Background: Free Appropriate Public Education under the Individuals with Disabilities Education Act

The Individuals with Disabilities Education Act (IDEA) should be well-known to parents of children with disabilities. IDEA is the federal law that requires state public schools to offer special education and support services to students with disabilities. In exchange for federal funding, school districts must provide “free appropriate public education” (FAPE) in the “least restrictive environment” (LRE) to children with disabilities.

FAPE is typically accomplished by implementing an Individualized Education Program (IEP) based on a particular student’s needs.

Although the purpose of the law is clear, courts have struggled to come up with clear definitions for FAPE and LRE, often allowing school districts to get away with providing minimal assistance to special needs children.

The Supreme Court Imposes a Heightened Standard for FAPE

In the Endrew F. case of 2017, the Supreme Court issued a unanimous decision holding school districts to a higher standard when it comes to providing FAPE to students with disabilities. Schools can no longer meet the IDEA requirements by providing the bare minimum of support services. Instead, public schools must provide a plan that is “reasonably calculated to enable each child to make progress appropriate for that child’s circumstances. In the case of a child fully integrated in the regular classroom, that means grade advancement. In the case of a child not fully integrated in the regular classroom and not able to achieve on grade level, the Supreme Court ruled that the child’s educational program “must be appropriately ambitious in light of his circumstances … The goals may differ, but every child should have the chance to meet challenging objectives.”

The First Circuit Court Takes on FAPE and LRE

The First Circuit Court of Appeals, which has jurisdiction over Massachusetts, New Hampshire, Maine, Rhode Island, and Puerto Rico, recently took another look at the FAPE and LRE standards, ultimately ruling in favor of the school district.

In C.D. v. Natick Public School District, which was decided in May of this year, the Court ruled that an IEP provided by Natick Public Schools to the Plaintiff was adequate because it was “reasonably calculated to confer a meaningful educational benefit.” Yet, Endrew F. nowhere mentions “meaningful educational benefit” as a standard for a FAPE, nor “reasonably calculated to confer” said benefit as the standard for an IEP. The First Circuit acknowledged that Endrew F. defined “progress appropriate in light of the child’s circumstances” with terms including “challenging” and “ambitious,” but then somehow relegated those terms to a “sub-inquiry” that might be required in some circumstances, and nonetheless maintained that the First Circuit’s “meaningful educational benefit” … nowhere mentioned in Endrew F. … is the standard for a FAPE.

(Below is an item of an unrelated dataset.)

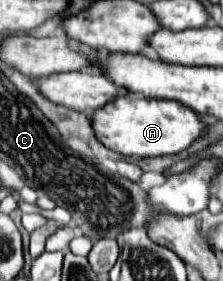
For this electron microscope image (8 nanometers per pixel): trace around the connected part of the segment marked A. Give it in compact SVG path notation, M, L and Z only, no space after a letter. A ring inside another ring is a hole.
M134 94L118 96L116 100L96 108L92 112L90 122L100 144L104 144L106 148L118 154L134 156L134 158L164 156L186 150L206 128L206 124L200 120L200 116L194 110L174 100L144 98Z

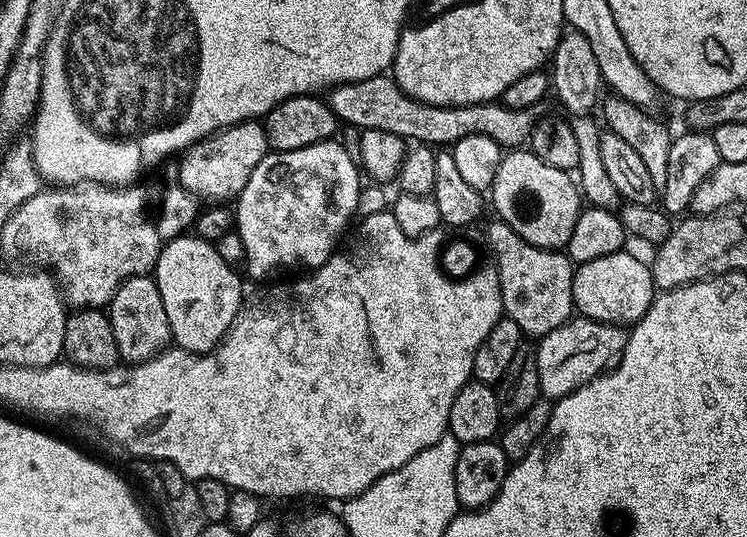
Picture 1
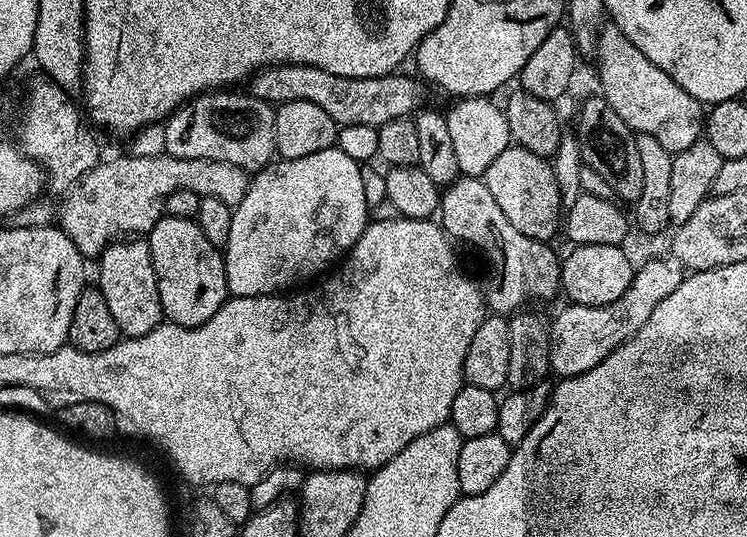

Having apparently dispensed with the United States Supreme Court’s unanimous directive, the First Circuit then deferred to the “expertise” of the school district, meaning an automatic loss for the plaintiffs.

The C.D. case also involved the issue of LRE, on which the Court again sided with the school district. 

Circuit courts in other parts of the country apply a two-step analysis when deciding the question of LRE: first, can education in a regular classroom be achieved? Second, has the child been mainstreamed as much as possible? The First Circuit Court decided not to use this two-step process. Instead, it ruled against the student, stating that courts should defer to the judgment of local educational officials.

Consequences of the First Circuit Decision and Moving Forward

The recent decision limits the burden that public schools need to meet when creating IEPs. Although Endrew F. raised the hopes of some parents that schools would have to provide ambitious and challenging plans, this does not appear to be the case moving forward. Schools in the First Circuit will also not need to meet the heightened standard for “least restrictive environment” imposed in other parts of the country.

However, given the disagreement between different circuit courts, there is a reasonable chance that one or both of these issues will be revisited by the Supreme Court. If so, we will be sure to blog about it.